You are viewing a plain text version of this content. The canonical link for it is here.
Posted to commits@spark.apache.org by li...@apache.org on 2018/05/02 20:53:13 UTC

spark git commit: [SPARK-23923][SQL] Add cardinality function

Repository: spark
Updated Branches:
  refs/heads/master 504c9cfd2 -> 5be8aab14


[SPARK-23923][SQL] Add cardinality function

## What changes were proposed in this pull request?

The PR adds the SQL function `cardinality`. The behavior of the function is based on Presto's one.

The function returns the length of the array or map stored in the column as `int` while the Presto version returns the value as `BigInt` (`long` in Spark). The discussions regarding the difference of return type are [here](https://github.com/apache/spark/pull/21031#issuecomment-381284638) and [there](https://github.com/apache/spark/pull/21031#discussion_r181622107).

* [AVAILABLE DATA]:
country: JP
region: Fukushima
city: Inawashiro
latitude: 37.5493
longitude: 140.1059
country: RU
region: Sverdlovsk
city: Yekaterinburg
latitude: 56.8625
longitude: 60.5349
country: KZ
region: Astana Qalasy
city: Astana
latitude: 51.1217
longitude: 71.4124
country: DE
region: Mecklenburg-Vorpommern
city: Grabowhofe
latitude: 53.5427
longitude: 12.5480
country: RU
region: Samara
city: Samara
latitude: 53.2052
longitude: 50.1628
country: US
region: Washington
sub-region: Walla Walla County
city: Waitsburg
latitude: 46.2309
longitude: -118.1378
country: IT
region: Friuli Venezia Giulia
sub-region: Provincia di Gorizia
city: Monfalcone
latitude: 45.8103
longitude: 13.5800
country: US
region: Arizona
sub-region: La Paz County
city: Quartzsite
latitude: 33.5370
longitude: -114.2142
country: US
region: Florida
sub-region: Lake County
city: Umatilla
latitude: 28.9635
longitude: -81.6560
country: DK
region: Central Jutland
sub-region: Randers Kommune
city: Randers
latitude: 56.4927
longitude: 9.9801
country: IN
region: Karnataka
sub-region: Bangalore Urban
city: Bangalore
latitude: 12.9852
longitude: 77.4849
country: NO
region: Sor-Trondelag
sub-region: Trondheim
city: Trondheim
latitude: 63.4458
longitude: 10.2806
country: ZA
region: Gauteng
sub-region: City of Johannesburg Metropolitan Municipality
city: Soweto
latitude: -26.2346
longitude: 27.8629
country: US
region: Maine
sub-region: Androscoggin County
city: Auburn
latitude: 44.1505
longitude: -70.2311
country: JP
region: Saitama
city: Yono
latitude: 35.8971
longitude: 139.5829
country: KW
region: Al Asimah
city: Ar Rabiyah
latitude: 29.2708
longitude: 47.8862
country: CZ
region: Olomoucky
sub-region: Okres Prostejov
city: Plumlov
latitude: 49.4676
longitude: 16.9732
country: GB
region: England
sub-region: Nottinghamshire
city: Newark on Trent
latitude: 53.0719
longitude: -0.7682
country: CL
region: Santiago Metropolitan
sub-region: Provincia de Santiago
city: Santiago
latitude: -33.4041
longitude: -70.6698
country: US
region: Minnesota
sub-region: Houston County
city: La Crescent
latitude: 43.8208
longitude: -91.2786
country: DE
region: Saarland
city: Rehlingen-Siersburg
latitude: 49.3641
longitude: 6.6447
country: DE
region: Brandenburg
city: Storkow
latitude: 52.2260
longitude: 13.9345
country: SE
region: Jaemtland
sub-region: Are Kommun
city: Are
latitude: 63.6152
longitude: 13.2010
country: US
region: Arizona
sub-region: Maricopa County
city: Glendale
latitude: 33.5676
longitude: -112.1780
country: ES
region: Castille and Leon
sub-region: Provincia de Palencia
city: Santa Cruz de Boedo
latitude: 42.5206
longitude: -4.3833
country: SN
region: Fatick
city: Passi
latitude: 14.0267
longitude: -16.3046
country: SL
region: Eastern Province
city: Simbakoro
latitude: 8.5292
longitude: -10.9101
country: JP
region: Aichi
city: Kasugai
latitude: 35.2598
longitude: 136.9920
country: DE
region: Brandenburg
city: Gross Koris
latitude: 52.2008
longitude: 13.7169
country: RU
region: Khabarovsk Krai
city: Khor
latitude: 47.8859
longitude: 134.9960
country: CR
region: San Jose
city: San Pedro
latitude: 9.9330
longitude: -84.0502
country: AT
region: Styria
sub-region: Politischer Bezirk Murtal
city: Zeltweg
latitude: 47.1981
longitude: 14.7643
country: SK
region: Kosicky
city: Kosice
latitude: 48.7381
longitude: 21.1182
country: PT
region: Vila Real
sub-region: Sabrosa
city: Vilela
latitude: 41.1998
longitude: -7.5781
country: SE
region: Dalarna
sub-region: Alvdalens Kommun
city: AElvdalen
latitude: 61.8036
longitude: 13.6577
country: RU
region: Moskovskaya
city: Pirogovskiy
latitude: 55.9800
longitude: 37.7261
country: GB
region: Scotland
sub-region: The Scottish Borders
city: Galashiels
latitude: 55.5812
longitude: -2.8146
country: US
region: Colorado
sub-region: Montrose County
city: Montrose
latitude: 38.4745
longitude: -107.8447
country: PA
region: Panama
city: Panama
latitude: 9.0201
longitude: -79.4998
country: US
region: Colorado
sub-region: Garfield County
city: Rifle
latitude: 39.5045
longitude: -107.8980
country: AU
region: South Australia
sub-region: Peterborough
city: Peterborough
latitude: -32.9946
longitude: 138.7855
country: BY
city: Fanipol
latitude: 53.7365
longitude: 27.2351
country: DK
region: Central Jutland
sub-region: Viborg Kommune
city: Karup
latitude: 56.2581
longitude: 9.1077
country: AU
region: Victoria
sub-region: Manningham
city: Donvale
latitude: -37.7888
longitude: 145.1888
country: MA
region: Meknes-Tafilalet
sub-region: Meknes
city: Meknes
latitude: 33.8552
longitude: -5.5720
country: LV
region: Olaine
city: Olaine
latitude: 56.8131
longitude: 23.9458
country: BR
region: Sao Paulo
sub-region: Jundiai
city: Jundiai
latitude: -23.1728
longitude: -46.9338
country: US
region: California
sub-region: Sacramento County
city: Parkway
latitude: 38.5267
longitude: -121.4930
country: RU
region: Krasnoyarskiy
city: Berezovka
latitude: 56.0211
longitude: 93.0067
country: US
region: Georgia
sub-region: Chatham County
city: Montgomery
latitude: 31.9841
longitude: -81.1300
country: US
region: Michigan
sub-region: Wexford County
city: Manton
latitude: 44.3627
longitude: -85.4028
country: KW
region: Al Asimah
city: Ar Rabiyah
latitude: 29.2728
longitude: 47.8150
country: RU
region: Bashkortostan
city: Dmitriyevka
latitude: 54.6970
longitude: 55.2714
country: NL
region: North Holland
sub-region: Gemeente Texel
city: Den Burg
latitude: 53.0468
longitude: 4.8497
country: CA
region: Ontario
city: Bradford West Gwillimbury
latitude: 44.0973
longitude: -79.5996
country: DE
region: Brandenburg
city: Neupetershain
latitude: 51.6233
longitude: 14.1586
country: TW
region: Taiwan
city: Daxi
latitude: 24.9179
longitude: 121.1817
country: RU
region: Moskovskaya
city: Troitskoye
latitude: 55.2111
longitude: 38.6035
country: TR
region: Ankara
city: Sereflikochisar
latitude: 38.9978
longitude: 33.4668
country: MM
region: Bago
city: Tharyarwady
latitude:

* [WHAT THIS EXERCISE ASKS]:
A. For each statement below, answer yes or no according to the commit message, and quote the deciding words from it.
(i) The new function returns the array or map length as `int`.
(ii) Presto's version of the function also returns an `int`.
(iii) The change landed on the master branch.
B. In the records, substitute "lng" for "longitude" from the line with "city: Umatilla" up to and including the line with "latitude: -26.2346", and return only those lines with all else unchanged.
The commit message and the records are unrelated material.

* [FULL SOLUTIONS]:
A.
(i) Yes: "The function returns the length of the array or map stored in the column as `int`"
(ii) No: "the Presto version returns the value as `BigInt` (`long` in Spark)"
(iii) Yes: "refs/heads/master 504c9cfd2 -> 5be8aab14"

B.
city: Umatilla
latitude: 28.9635
lng: -81.6560
country: DK
region: Central Jutland
sub-region: Randers Kommune
city: Randers
latitude: 56.4927
lng: 9.9801
country: IN
region: Karnataka
sub-region: Bangalore Urban
city: Bangalore
latitude: 12.9852
lng: 77.4849
country: NO
region: Sor-Trondelag
sub-region: Trondheim
city: Trondheim
latitude: 63.4458
lng: 10.2806
country: ZA
region: Gauteng
sub-region: City of Johannesburg Metropolitan Municipality
city: Soweto
latitude: -26.2346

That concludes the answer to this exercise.